As a teen drama, it just works, primarily because its teenagers actually look and behave like teenagers. The performances are excellent—especially Karen Pittman and Xosha Roquemore as the moms, the icons—but it all rides on whether you can buy into what Cooper Jr. and Simone are selling. And they are, no doubt, Forever's greatest assets. Forever could be the best written, most thoughtful, best produced adaptation anyone’s ever conceived of, but without two actors who can look excruciatingly horny yet terrified at the same time, it would never work. For as much as Keisha and Justin are teens of their time, they are also the closest and most vital connection between this series and Blume’s original work.
Forever? Forever.
Forever's greatest success is that it perfectly captures the dramatic rush of first love and the fumbling urgency of adolescent exploration in a way that feels, to put it simply, real. Which I personally appreciated. Coming of age myself in the 2000's, I always felt that there was so much capital E emphasis, capital P pressure put on losing (or not losing) your virginity—for girls. It was seen as this life altering, mind bending, body morphing thing with, thinking back on it, an absurd amount of magnitude given to it. And rarely were those conversations (in my personal experience) centered around being in or falling in love. You lost your virginity the way you lost teeth—just something you gotta do to grow up.

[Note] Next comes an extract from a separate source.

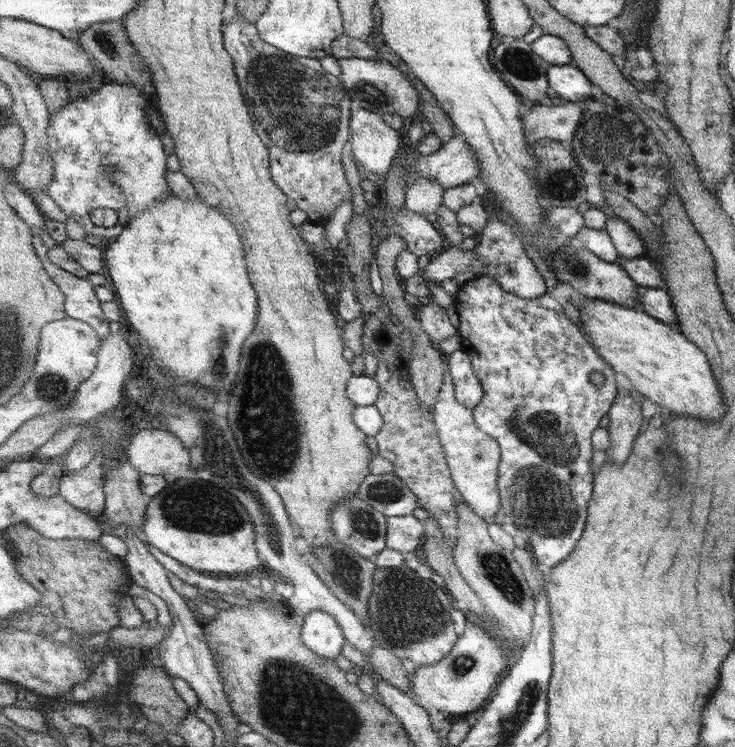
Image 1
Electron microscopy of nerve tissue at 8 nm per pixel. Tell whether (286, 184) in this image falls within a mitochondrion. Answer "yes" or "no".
no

But Forever, focuses on the feels rather than the act—the high stakes and d-rama of that first real, true, honest, in your gut, in your soul thing.

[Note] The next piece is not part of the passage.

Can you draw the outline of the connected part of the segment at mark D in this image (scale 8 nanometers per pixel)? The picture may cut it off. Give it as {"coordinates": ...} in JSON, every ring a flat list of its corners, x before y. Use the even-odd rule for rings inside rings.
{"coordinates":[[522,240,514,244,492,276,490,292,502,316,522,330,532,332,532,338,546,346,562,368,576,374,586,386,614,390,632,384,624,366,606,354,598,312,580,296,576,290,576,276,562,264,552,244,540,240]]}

Mara Brock Akil, who was also a showrunner on Girlfriends, The Game, and Being Mary Jane, has created something sensitive and winningly sweet, while still managing to maintain defiance and bite. It doesn’t so much update its source material as treat the novel as loose inspiration: details are shuffled around, extrapolated, nudged to the front and pushed to the back, and neatly avoiding the enormously disruptive effects of the pandemic on teen life, while maintaining the dominance of smartphones, which it writes into the story with ease and authenticity.
Netflix’s Forever is still as poignant and honest as the novel. Early on, Justin has a novel idea for getting himself unblocked by Keisha. “This is, like, low-key adorable,” says Keisha’s friend, approvingly. And that's exactly what Forever is: low-key adorable.

4.75/5 ★: To All the Boys walked so Forever could run.